● Dataset excerpt:
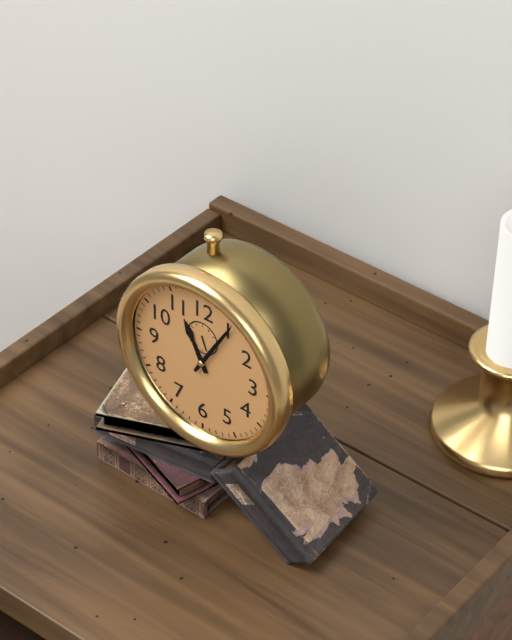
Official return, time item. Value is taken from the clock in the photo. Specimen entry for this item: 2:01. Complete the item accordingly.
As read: 11:05
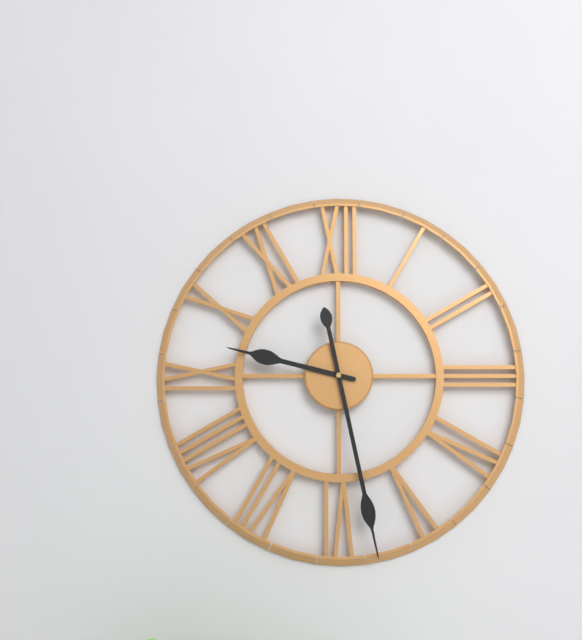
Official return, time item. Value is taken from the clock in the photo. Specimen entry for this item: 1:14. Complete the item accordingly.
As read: 9:28
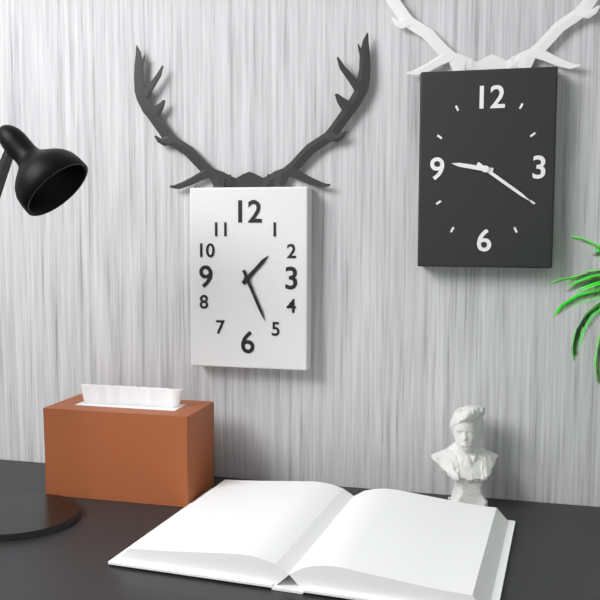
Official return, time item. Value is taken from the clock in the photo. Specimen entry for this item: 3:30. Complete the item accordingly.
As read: 1:26
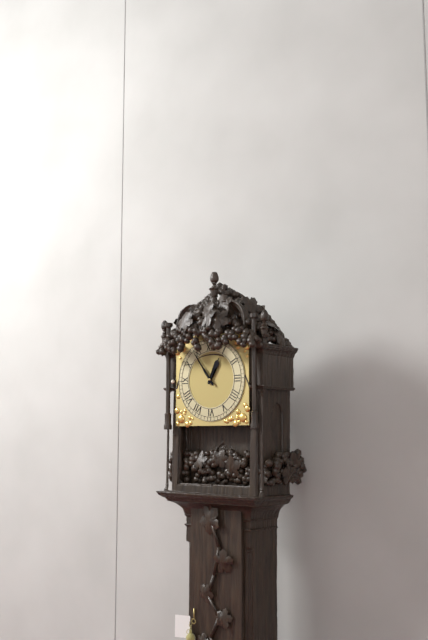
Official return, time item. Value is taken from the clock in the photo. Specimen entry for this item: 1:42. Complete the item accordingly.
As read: 12:54
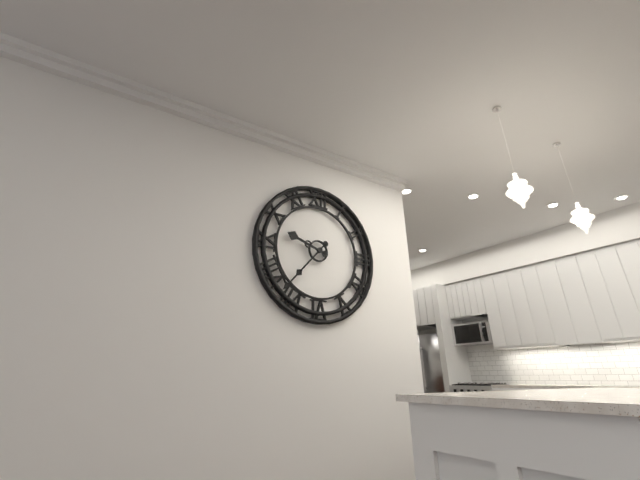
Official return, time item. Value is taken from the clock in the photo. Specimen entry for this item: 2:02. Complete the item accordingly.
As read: 9:37
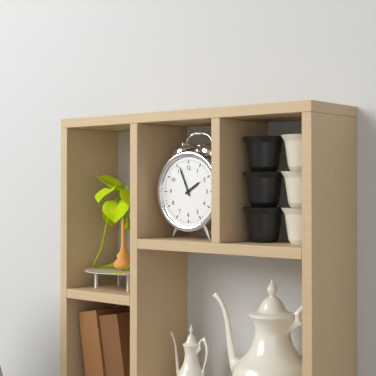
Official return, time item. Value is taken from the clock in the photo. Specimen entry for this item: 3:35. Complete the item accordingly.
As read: 1:56
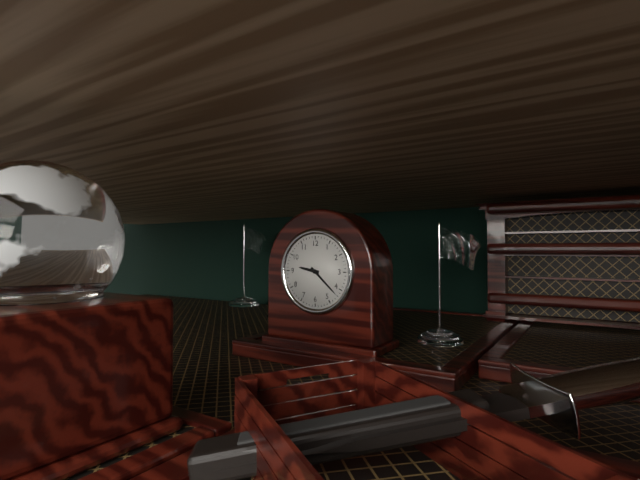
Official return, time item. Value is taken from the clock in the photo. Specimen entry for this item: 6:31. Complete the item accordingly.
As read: 9:22
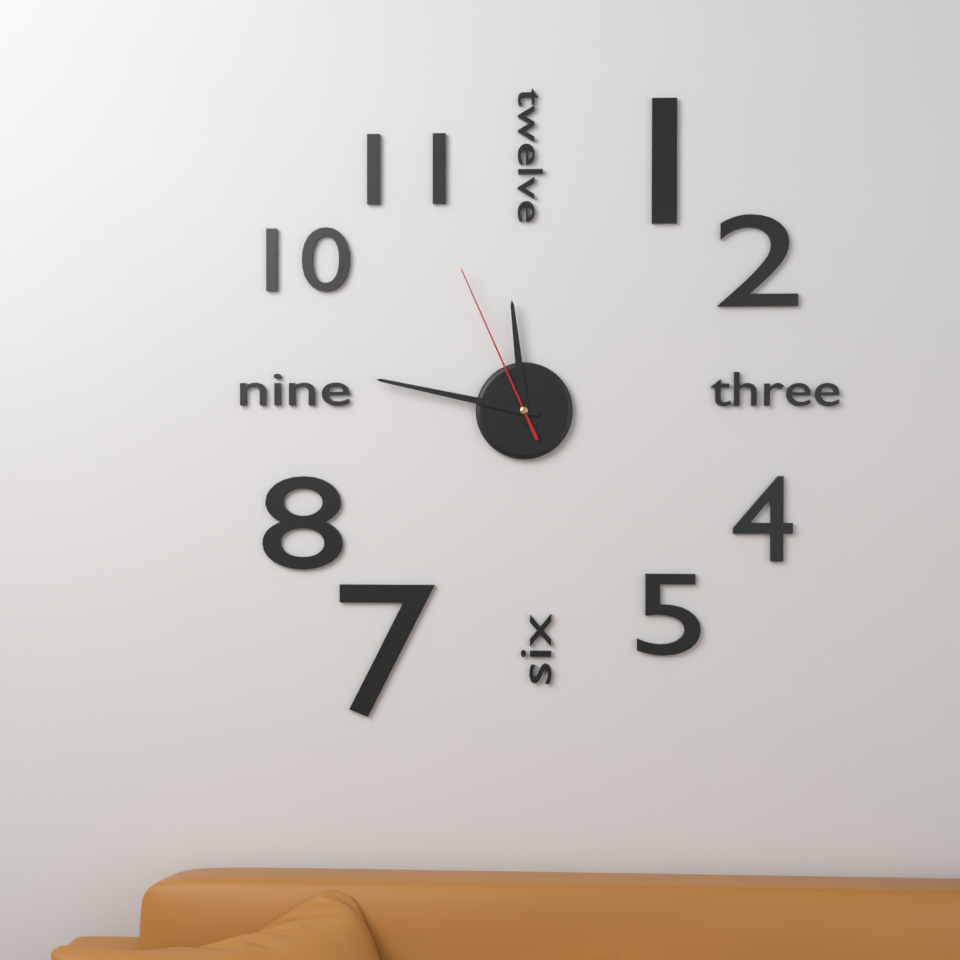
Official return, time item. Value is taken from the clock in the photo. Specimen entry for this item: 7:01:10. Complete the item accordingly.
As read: 11:47:56
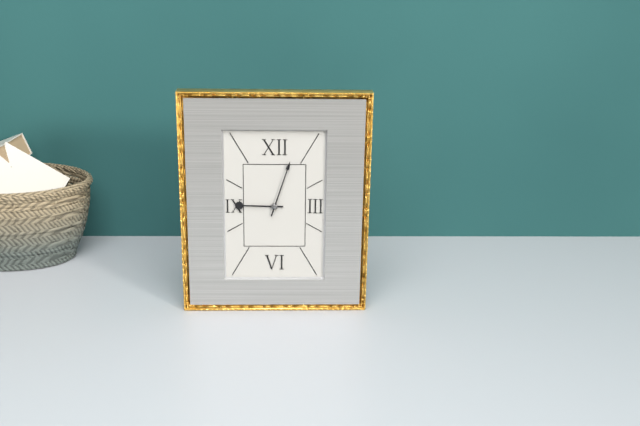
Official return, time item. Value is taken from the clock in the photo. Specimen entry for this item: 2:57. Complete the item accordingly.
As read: 9:03
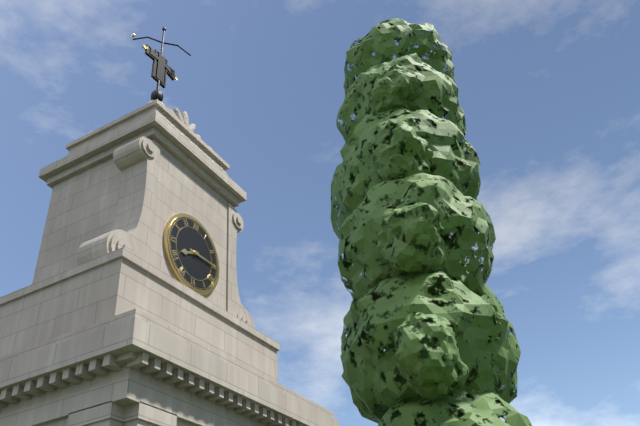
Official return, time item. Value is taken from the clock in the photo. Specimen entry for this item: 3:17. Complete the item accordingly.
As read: 8:15
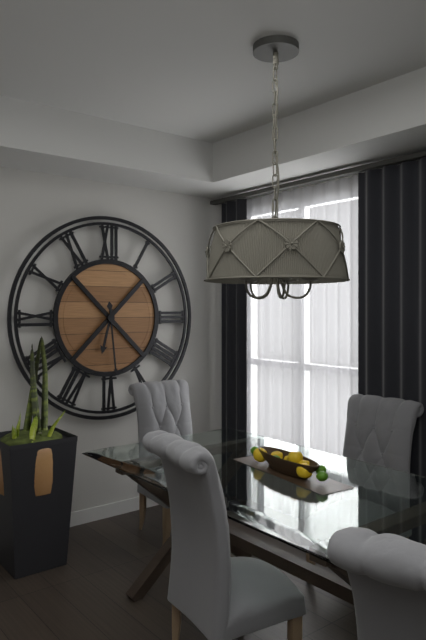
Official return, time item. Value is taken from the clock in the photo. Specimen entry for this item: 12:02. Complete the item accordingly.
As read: 6:29
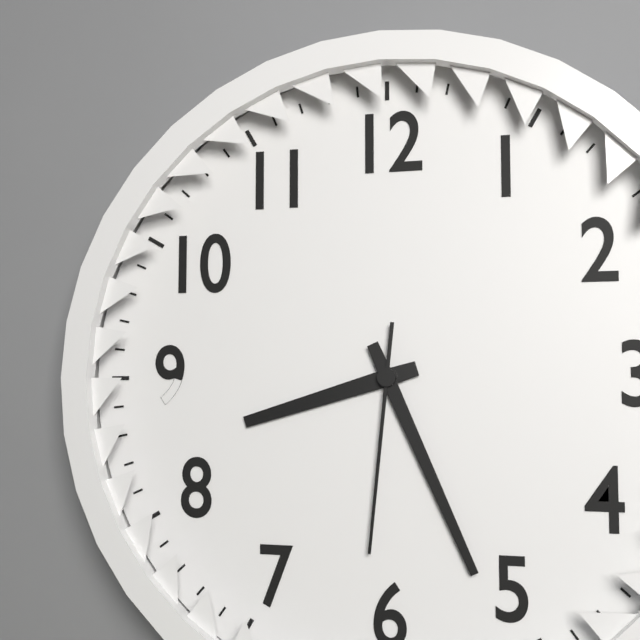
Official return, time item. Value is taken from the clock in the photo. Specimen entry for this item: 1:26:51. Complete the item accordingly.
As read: 8:26:31
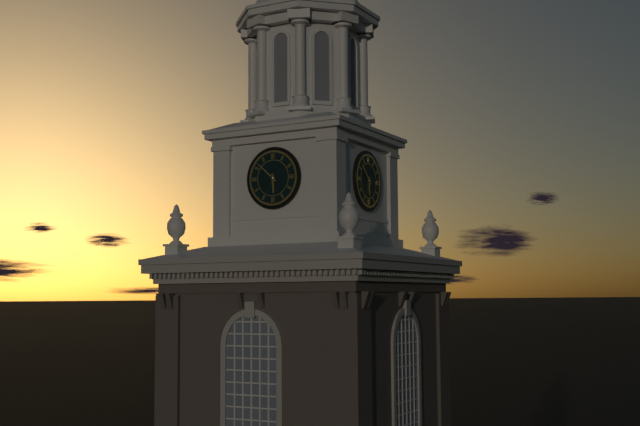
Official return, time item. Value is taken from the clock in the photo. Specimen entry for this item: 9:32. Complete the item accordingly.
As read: 5:52
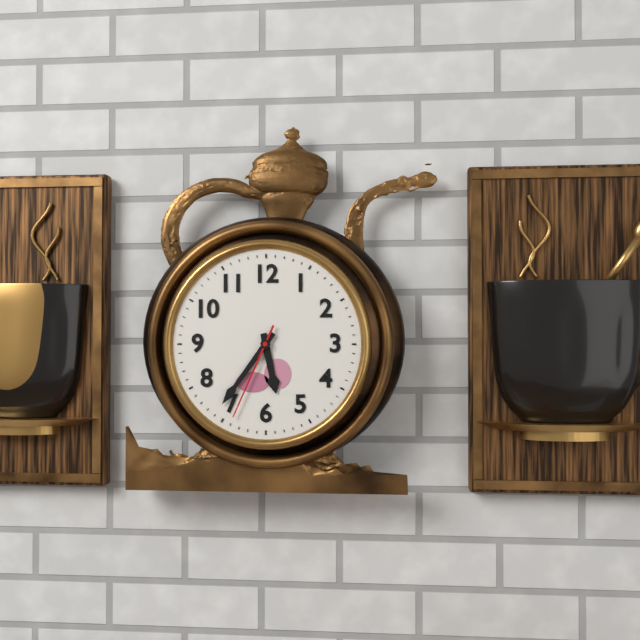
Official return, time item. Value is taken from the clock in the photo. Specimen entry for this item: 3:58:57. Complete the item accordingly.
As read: 5:36:34
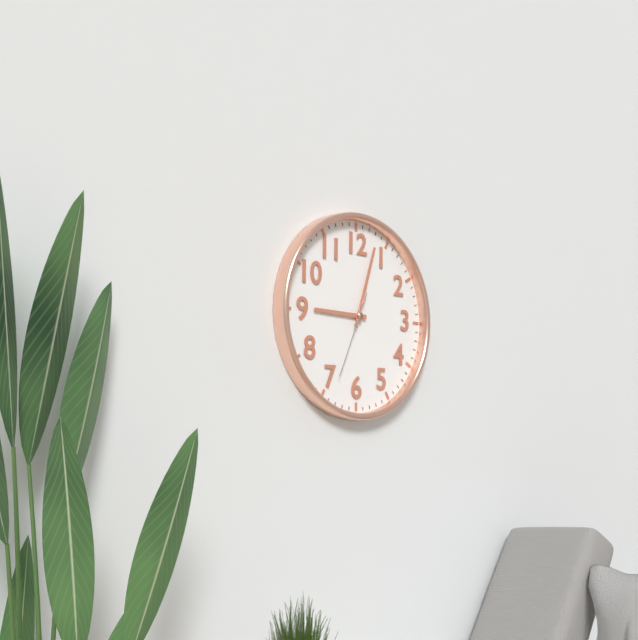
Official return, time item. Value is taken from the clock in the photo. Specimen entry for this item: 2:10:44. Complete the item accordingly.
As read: 9:03:34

● The task:
Can you edit the material above so that every "Specimen entry" reads "Sample entry", keeping everything else the same and leaving out the pictures?

● Result of this exercise:
Official return, time item. Value is taken from the clock in the photo. Sample entry for this item: 2:01. Complete the item accordingly.
As read: 11:05
Official return, time item. Value is taken from the clock in the photo. Sample entry for this item: 1:14. Complete the item accordingly.
As read: 9:28
Official return, time item. Value is taken from the clock in the photo. Sample entry for this item: 3:30. Complete the item accordingly.
As read: 1:26
Official return, time item. Value is taken from the clock in the photo. Sample entry for this item: 1:42. Complete the item accordingly.
As read: 12:54
Official return, time item. Value is taken from the clock in the photo. Sample entry for this item: 2:02. Complete the item accordingly.
As read: 9:37
Official return, time item. Value is taken from the clock in the photo. Sample entry for this item: 3:35. Complete the item accordingly.
As read: 1:56
Official return, time item. Value is taken from the clock in the photo. Sample entry for this item: 6:31. Complete the item accordingly.
As read: 9:22
Official return, time item. Value is taken from the clock in the photo. Sample entry for this item: 7:01:10. Complete the item accordingly.
As read: 11:47:56
Official return, time item. Value is taken from the clock in the photo. Sample entry for this item: 2:57. Complete the item accordingly.
As read: 9:03
Official return, time item. Value is taken from the clock in the photo. Sample entry for this item: 3:17. Complete the item accordingly.
As read: 8:15
Official return, time item. Value is taken from the clock in the photo. Sample entry for this item: 12:02. Complete the item accordingly.
As read: 6:29
Official return, time item. Value is taken from the clock in the photo. Sample entry for this item: 1:26:51. Complete the item accordingly.
As read: 8:26:31
Official return, time item. Value is taken from the clock in the photo. Sample entry for this item: 9:32. Complete the item accordingly.
As read: 5:52
Official return, time item. Value is taken from the clock in the photo. Sample entry for this item: 3:58:57. Complete the item accordingly.
As read: 5:36:34
Official return, time item. Value is taken from the clock in the photo. Sample entry for this item: 2:10:44. Complete the item accordingly.
As read: 9:03:34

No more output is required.